Exercise details: Reproduce the passage on SSD idle power consumption word for word, everything from "Since the ATSB" down to "between test runs.".

━━━━━ Reading passage

Idle Power Consumption

Since the ATSB tests based on real-world usage cut idle times short to 25ms, their power consumption scores paint an inaccurate picture of the relative suitability of drives for mobile use. During real-world client use, a solid state drive will spend far more time idle than actively processing commands. Our SYSmark 2014 SE test covers this case, but because our testbed is a desktop system the SSD's contribution to the total power usage is small and hard to isolate from ordinary variation between test runs.

Our testbed doesn't support the deepest DevSlp power saving mode that SATA drives can implement, but we can measure the power usage in the intermediate slumber state where both the host and device ends of the SATA link enter a low-power state and the drive is free to engage its internal power savings measures.

We also report the drive's idle power consumption while the SATA link is active and not in any power saving state. Drives are required to be able to wake from the slumber state in under 10 milliseconds, but that still leaves plenty of room for them to add latency to a burst of I/O. Because of this, many desktops default to either not using SATA Aggressive Link Power Management (ALPM) at all or to only enable it partially without making use of the device-initiated power management (DIPM) capability. Additionally, SATA Hot-Swap is incompatible with the use of DIPM, so our SSD testbed usually has DIPM turned off during performance testing.

━━━━━━━━━━
━━━━━ Data block

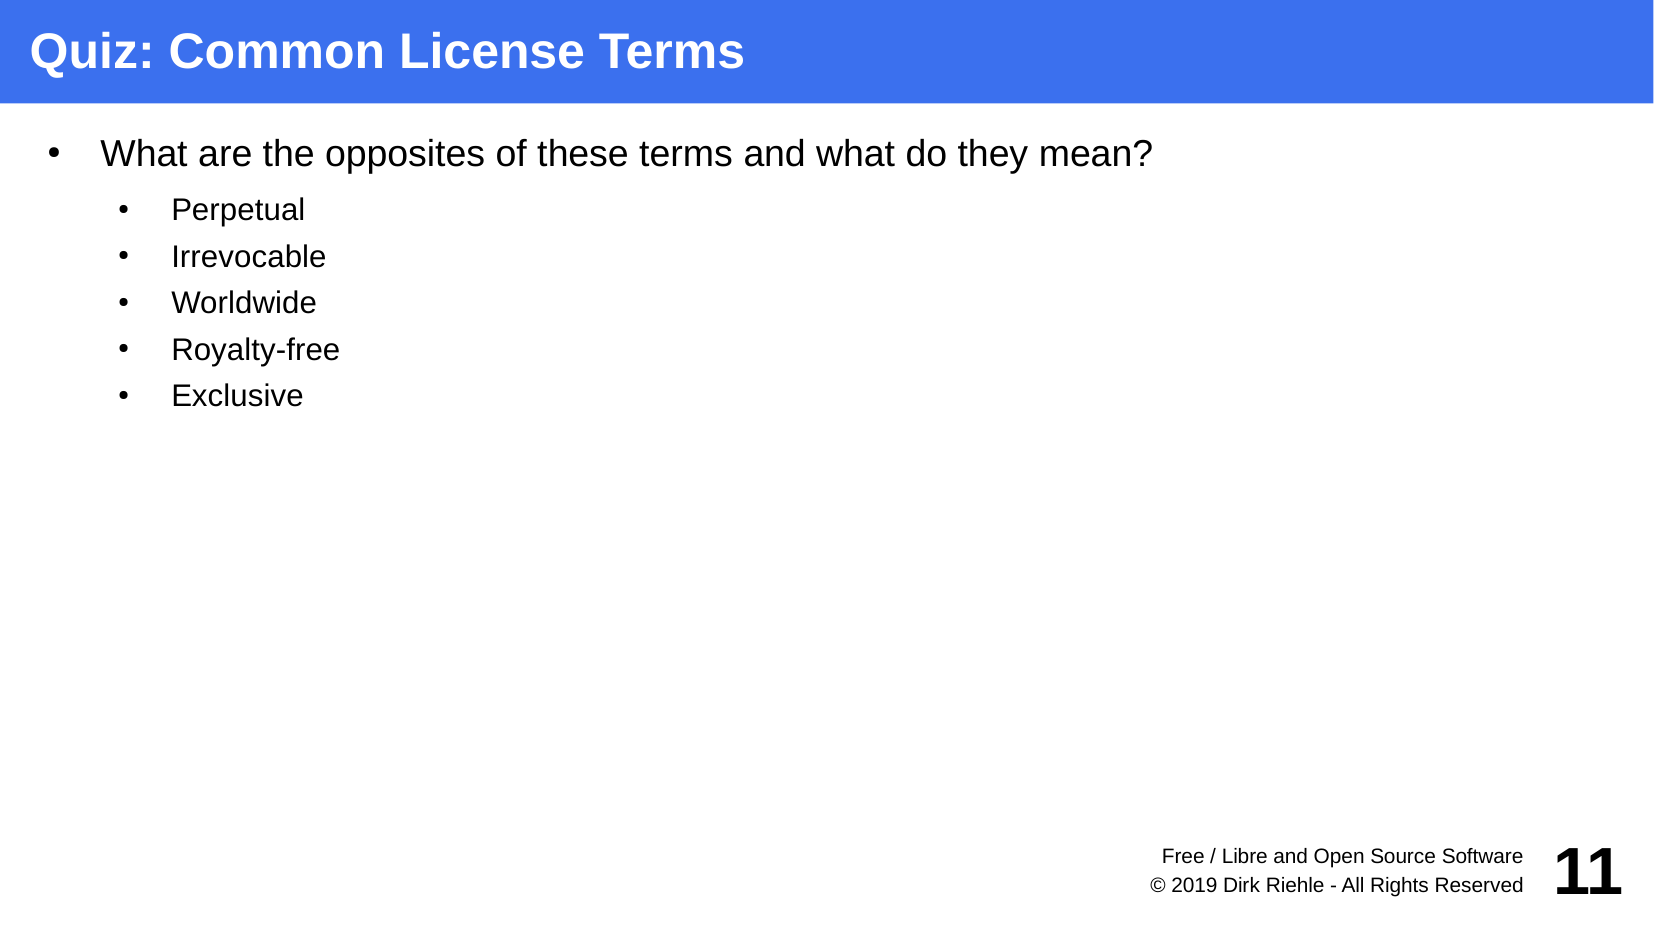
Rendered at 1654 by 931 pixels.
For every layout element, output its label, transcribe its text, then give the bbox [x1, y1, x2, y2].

list What are the opposites of these terms and what do they mean? Perpetual Irrevocable Worldwide Royalty-free Exclusive [29, 132, 1625, 813]
title Quiz: Common License Terms [0, 0, 1654, 104]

━━━━━━━━━━

Result of this task:
Since the ATSB tests based on real-world usage cut idle times short to 25ms, their power consumption scores paint an inaccurate picture of the relative suitability of drives for mobile use. During real-world client use, a solid state drive will spend far more time idle than actively processing commands. Our SYSmark 2014 SE test covers this case, but because our testbed is a desktop system the SSD's contribution to the total power usage is small and hard to isolate from ordinary variation between test runs.